(Stored data entries)

= Beginning of Section =

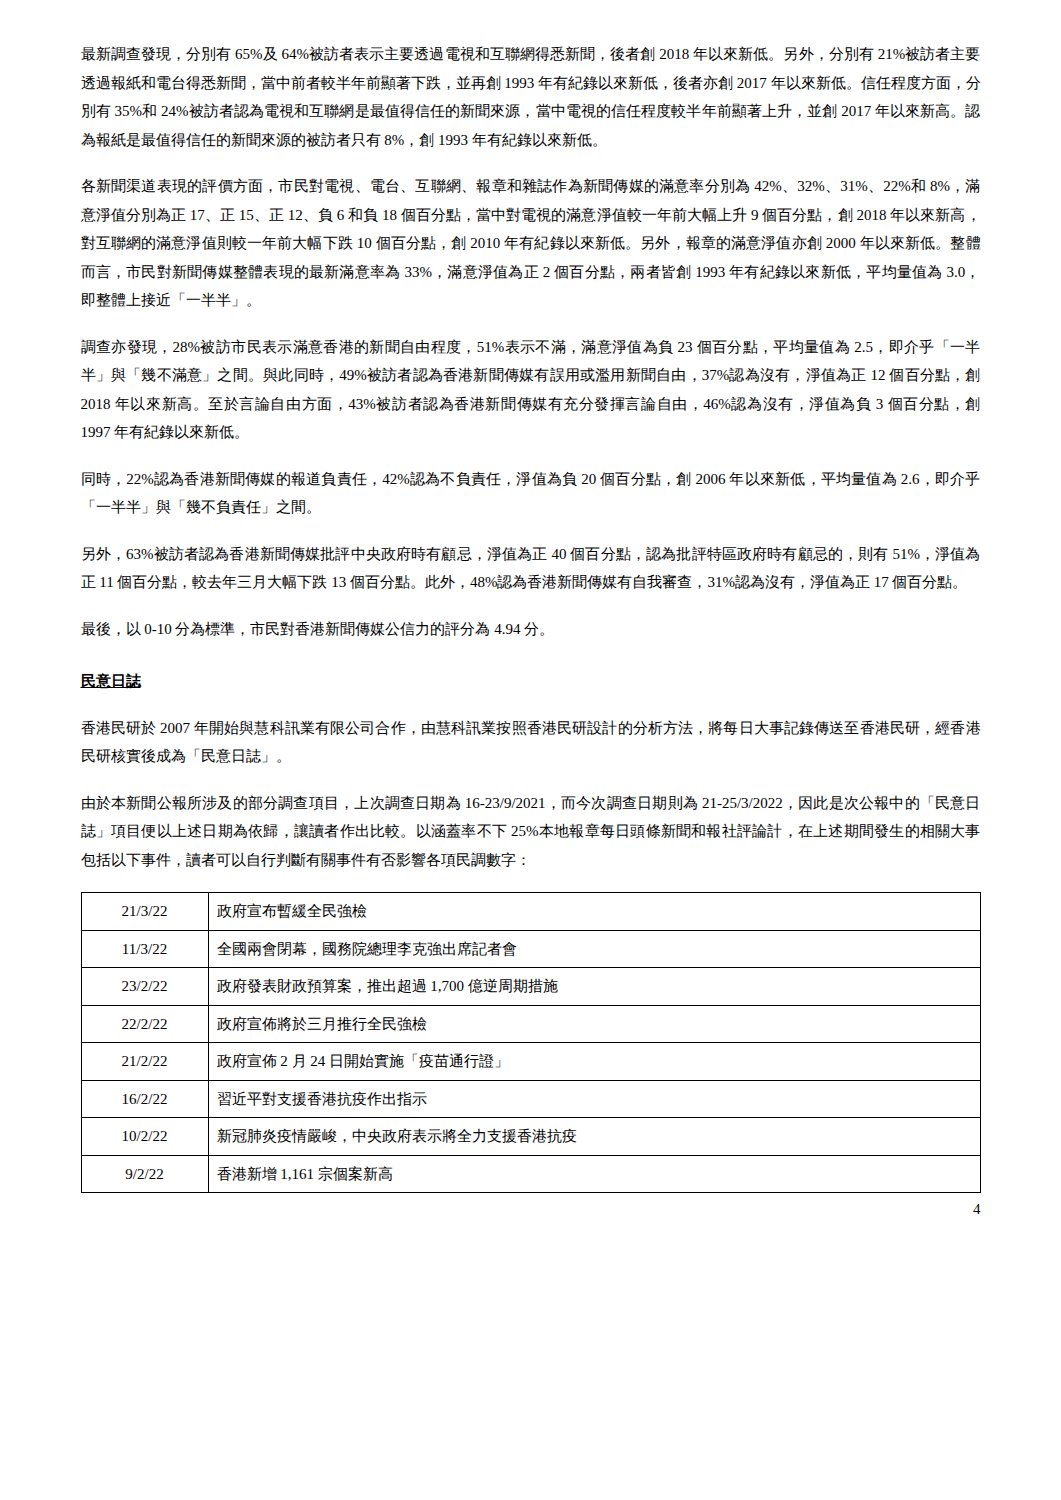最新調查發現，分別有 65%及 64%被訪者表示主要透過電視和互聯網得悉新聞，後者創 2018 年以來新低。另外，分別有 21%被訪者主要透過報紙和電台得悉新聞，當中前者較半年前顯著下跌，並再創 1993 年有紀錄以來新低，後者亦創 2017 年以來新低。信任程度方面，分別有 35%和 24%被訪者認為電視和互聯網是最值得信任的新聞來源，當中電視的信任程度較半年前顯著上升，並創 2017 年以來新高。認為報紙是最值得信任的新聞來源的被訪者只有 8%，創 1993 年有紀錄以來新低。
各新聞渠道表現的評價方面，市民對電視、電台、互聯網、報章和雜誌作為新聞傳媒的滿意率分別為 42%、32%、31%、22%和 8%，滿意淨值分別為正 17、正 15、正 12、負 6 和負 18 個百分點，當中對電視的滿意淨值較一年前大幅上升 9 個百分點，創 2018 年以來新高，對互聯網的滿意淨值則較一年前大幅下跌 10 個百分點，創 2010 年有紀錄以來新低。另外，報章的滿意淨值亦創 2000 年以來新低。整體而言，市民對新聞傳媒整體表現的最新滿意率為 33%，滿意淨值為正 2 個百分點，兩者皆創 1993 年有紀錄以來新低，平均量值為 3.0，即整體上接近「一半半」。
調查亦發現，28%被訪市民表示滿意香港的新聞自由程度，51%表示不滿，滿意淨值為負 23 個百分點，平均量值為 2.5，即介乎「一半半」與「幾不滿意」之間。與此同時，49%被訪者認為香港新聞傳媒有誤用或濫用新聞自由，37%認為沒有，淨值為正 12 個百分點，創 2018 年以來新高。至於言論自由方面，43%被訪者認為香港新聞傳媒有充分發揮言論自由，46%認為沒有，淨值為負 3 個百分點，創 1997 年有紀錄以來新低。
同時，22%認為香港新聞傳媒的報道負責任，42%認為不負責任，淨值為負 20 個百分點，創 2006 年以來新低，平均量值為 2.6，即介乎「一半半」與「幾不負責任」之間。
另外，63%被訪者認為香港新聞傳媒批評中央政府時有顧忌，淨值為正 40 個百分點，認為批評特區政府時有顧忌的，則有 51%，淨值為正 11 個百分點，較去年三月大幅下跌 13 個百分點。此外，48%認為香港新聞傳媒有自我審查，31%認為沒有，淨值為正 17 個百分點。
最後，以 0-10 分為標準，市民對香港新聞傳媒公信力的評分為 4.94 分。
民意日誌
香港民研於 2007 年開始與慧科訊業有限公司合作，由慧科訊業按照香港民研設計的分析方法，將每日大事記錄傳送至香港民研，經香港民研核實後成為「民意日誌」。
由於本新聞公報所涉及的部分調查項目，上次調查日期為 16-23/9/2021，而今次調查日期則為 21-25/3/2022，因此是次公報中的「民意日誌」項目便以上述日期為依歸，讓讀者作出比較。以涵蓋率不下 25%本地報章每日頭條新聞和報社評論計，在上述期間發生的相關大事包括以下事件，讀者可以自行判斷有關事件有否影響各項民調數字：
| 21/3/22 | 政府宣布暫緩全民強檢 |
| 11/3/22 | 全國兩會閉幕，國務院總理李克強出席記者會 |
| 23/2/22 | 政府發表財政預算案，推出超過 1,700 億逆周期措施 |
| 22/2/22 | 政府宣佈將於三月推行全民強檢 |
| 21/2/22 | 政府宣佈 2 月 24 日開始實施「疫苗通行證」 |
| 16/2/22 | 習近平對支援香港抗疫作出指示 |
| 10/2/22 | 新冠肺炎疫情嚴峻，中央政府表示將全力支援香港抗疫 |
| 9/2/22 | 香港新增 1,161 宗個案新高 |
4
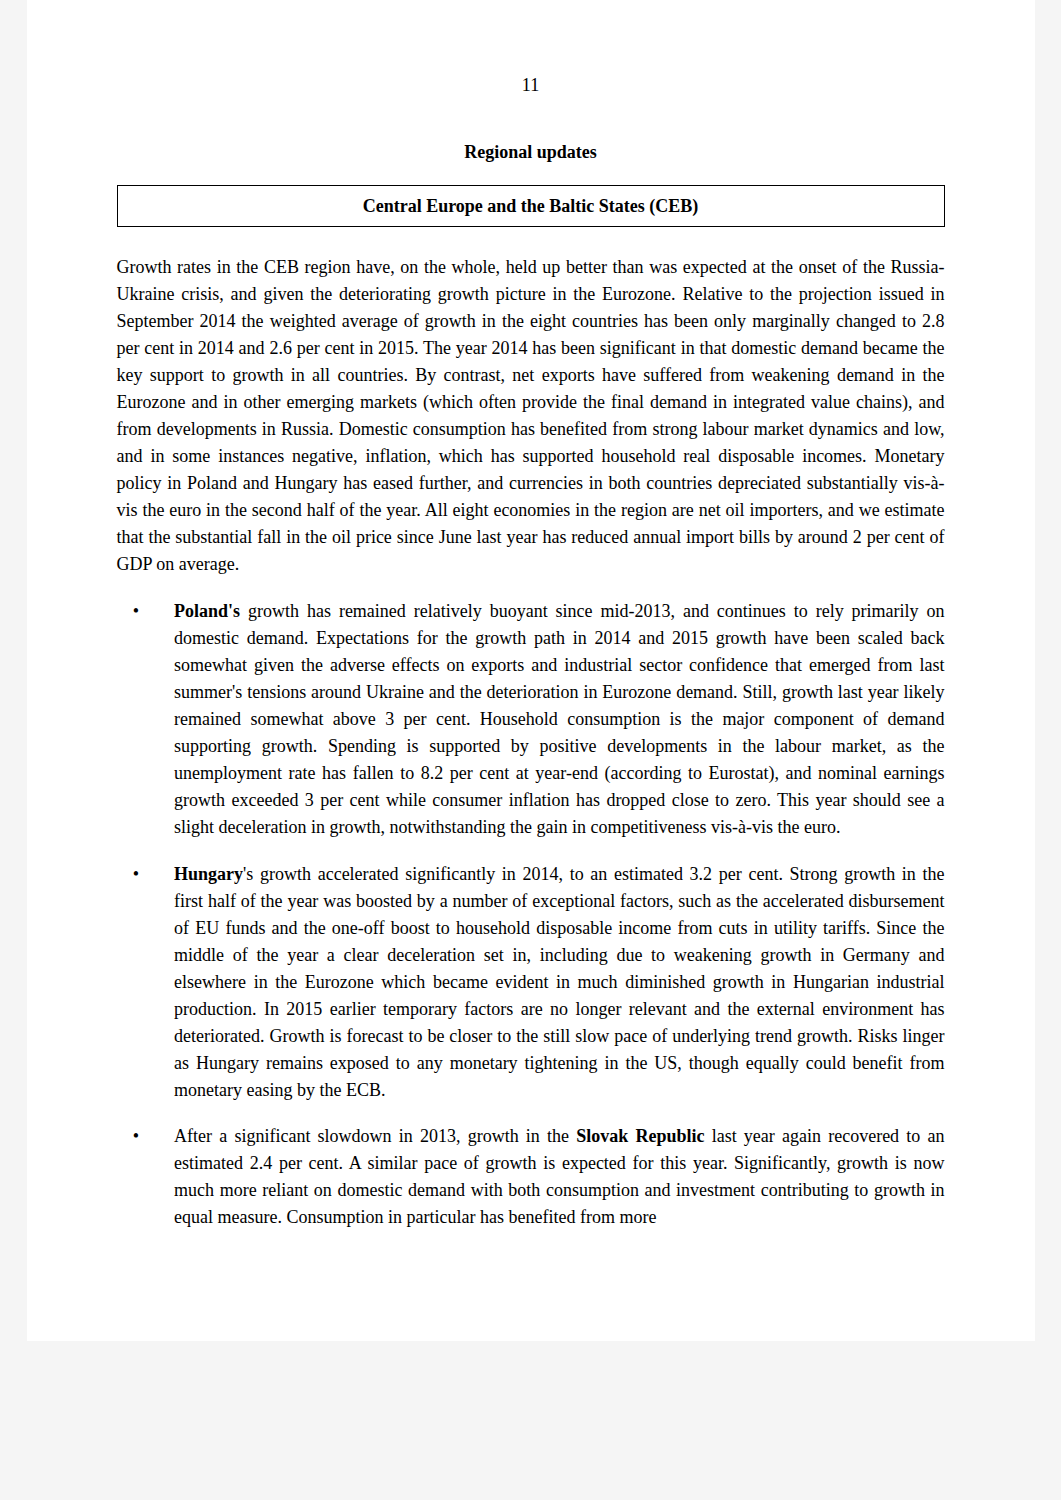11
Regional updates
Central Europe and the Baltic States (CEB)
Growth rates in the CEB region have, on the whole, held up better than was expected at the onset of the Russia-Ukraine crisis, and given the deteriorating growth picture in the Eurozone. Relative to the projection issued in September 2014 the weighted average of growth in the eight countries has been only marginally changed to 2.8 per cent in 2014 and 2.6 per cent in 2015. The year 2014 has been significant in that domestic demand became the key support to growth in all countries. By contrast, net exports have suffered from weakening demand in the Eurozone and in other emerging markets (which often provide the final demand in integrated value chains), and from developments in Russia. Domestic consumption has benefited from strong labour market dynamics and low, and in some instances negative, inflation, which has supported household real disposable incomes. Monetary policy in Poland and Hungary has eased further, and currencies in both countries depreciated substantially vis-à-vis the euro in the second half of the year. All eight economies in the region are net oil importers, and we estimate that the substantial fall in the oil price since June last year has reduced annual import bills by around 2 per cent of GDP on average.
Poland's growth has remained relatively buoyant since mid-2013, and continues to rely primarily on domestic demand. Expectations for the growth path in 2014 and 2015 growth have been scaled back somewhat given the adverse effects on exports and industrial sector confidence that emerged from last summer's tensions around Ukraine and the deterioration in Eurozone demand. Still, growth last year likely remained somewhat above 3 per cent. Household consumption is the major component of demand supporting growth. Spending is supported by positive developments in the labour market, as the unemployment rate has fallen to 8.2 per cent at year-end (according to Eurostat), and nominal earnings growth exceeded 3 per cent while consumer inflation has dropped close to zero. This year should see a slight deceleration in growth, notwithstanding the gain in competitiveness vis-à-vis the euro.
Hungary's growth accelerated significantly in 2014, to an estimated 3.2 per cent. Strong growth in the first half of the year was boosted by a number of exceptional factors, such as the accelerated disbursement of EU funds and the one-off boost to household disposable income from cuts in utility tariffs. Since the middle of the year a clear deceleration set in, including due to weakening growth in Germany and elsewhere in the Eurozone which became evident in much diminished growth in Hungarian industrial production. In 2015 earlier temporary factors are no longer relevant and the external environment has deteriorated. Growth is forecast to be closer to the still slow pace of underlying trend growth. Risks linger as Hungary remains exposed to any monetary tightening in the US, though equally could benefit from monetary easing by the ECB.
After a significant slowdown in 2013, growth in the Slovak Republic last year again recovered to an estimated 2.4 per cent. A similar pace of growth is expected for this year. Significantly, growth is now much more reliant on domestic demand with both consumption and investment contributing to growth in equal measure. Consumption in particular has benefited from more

= End of Section =

TASK INSTRUCTIONS —
What you return must be every entry, word for word, without any pictures.

RESULT FOR THIS EXERCISE —
最新調查發現，分別有 65%及 64%被訪者表示主要透過電視和互聯網得悉新聞，後者創 2018 年以來新低。另外，分別有 21%被訪者主要透過報紙和電台得悉新聞，當中前者較半年前顯著下跌，並再創 1993 年有紀錄以來新低，後者亦創 2017 年以來新低。信任程度方面，分別有 35%和 24%被訪者認為電視和互聯網是最值得信任的新聞來源，當中電視的信任程度較半年前顯著上升，並創 2017 年以來新高。認為報紙是最值得信任的新聞來源的被訪者只有 8%，創 1993 年有紀錄以來新低。
各新聞渠道表現的評價方面，市民對電視、電台、互聯網、報章和雜誌作為新聞傳媒的滿意率分別為 42%、32%、31%、22%和 8%，滿意淨值分別為正 17、正 15、正 12、負 6 和負 18 個百分點，當中對電視的滿意淨值較一年前大幅上升 9 個百分點，創 2018 年以來新高，對互聯網的滿意淨值則較一年前大幅下跌 10 個百分點，創 2010 年有紀錄以來新低。另外，報章的滿意淨值亦創 2000 年以來新低。整體而言，市民對新聞傳媒整體表現的最新滿意率為 33%，滿意淨值為正 2 個百分點，兩者皆創 1993 年有紀錄以來新低，平均量值為 3.0，即整體上接近「一半半」。
調查亦發現，28%被訪市民表示滿意香港的新聞自由程度，51%表示不滿，滿意淨值為負 23 個百分點，平均量值為 2.5，即介乎「一半半」與「幾不滿意」之間。與此同時，49%被訪者認為香港新聞傳媒有誤用或濫用新聞自由，37%認為沒有，淨值為正 12 個百分點，創 2018 年以來新高。至於言論自由方面，43%被訪者認為香港新聞傳媒有充分發揮言論自由，46%認為沒有，淨值為負 3 個百分點，創 1997 年有紀錄以來新低。
同時，22%認為香港新聞傳媒的報道負責任，42%認為不負責任，淨值為負 20 個百分點，創 2006 年以來新低，平均量值為 2.6，即介乎「一半半」與「幾不負責任」之間。
另外，63%被訪者認為香港新聞傳媒批評中央政府時有顧忌，淨值為正 40 個百分點，認為批評特區政府時有顧忌的，則有 51%，淨值為正 11 個百分點，較去年三月大幅下跌 13 個百分點。此外，48%認為香港新聞傳媒有自我審查，31%認為沒有，淨值為正 17 個百分點。
最後，以 0-10 分為標準，市民對香港新聞傳媒公信力的評分為 4.94 分。
民意日誌
香港民研於 2007 年開始與慧科訊業有限公司合作，由慧科訊業按照香港民研設計的分析方法，將每日大事記錄傳送至香港民研，經香港民研核實後成為「民意日誌」。
由於本新聞公報所涉及的部分調查項目，上次調查日期為 16-23/9/2021，而今次調查日期則為 21-25/3/2022，因此是次公報中的「民意日誌」項目便以上述日期為依歸，讓讀者作出比較。以涵蓋率不下 25%本地報章每日頭條新聞和報社評論計，在上述期間發生的相關大事包括以下事件，讀者可以自行判斷有關事件有否影響各項民調數字：
| 21/3/22 | 政府宣布暫緩全民強檢 |
| 11/3/22 | 全國兩會閉幕，國務院總理李克強出席記者會 |
| 23/2/22 | 政府發表財政預算案，推出超過 1,700 億逆周期措施 |
| 22/2/22 | 政府宣佈將於三月推行全民強檢 |
| 21/2/22 | 政府宣佈 2 月 24 日開始實施「疫苗通行證」 |
| 16/2/22 | 習近平對支援香港抗疫作出指示 |
| 10/2/22 | 新冠肺炎疫情嚴峻，中央政府表示將全力支援香港抗疫 |
| 9/2/22 | 香港新增 1,161 宗個案新高 |
4
11
Regional updates
Central Europe and the Baltic States (CEB)
Growth rates in the CEB region have, on the whole, held up better than was expected at the onset of the Russia-Ukraine crisis, and given the deteriorating growth picture in the Eurozone. Relative to the projection issued in September 2014 the weighted average of growth in the eight countries has been only marginally changed to 2.8 per cent in 2014 and 2.6 per cent in 2015. The year 2014 has been significant in that domestic demand became the key support to growth in all countries. By contrast, net exports have suffered from weakening demand in the Eurozone and in other emerging markets (which often provide the final demand in integrated value chains), and from developments in Russia. Domestic consumption has benefited from strong labour market dynamics and low, and in some instances negative, inflation, which has supported household real disposable incomes. Monetary policy in Poland and Hungary has eased further, and currencies in both countries depreciated substantially vis-à-vis the euro in the second half of the year. All eight economies in the region are net oil importers, and we estimate that the substantial fall in the oil price since June last year has reduced annual import bills by around 2 per cent of GDP on average.
Poland's growth has remained relatively buoyant since mid-2013, and continues to rely primarily on domestic demand. Expectations for the growth path in 2014 and 2015 growth have been scaled back somewhat given the adverse effects on exports and industrial sector confidence that emerged from last summer's tensions around Ukraine and the deterioration in Eurozone demand. Still, growth last year likely remained somewhat above 3 per cent. Household consumption is the major component of demand supporting growth. Spending is supported by positive developments in the labour market, as the unemployment rate has fallen to 8.2 per cent at year-end (according to Eurostat), and nominal earnings growth exceeded 3 per cent while consumer inflation has dropped close to zero. This year should see a slight deceleration in growth, notwithstanding the gain in competitiveness vis-à-vis the euro.
Hungary's growth accelerated significantly in 2014, to an estimated 3.2 per cent. Strong growth in the first half of the year was boosted by a number of exceptional factors, such as the accelerated disbursement of EU funds and the one-off boost to household disposable income from cuts in utility tariffs. Since the middle of the year a clear deceleration set in, including due to weakening growth in Germany and elsewhere in the Eurozone which became evident in much diminished growth in Hungarian industrial production. In 2015 earlier temporary factors are no longer relevant and the external environment has deteriorated. Growth is forecast to be closer to the still slow pace of underlying trend growth. Risks linger as Hungary remains exposed to any monetary tightening in the US, though equally could benefit from monetary easing by the ECB.
After a significant slowdown in 2013, growth in the Slovak Republic last year again recovered to an estimated 2.4 per cent. A similar pace of growth is expected for this year. Significantly, growth is now much more reliant on domestic demand with both consumption and investment contributing to growth in equal measure. Consumption in particular has benefited from more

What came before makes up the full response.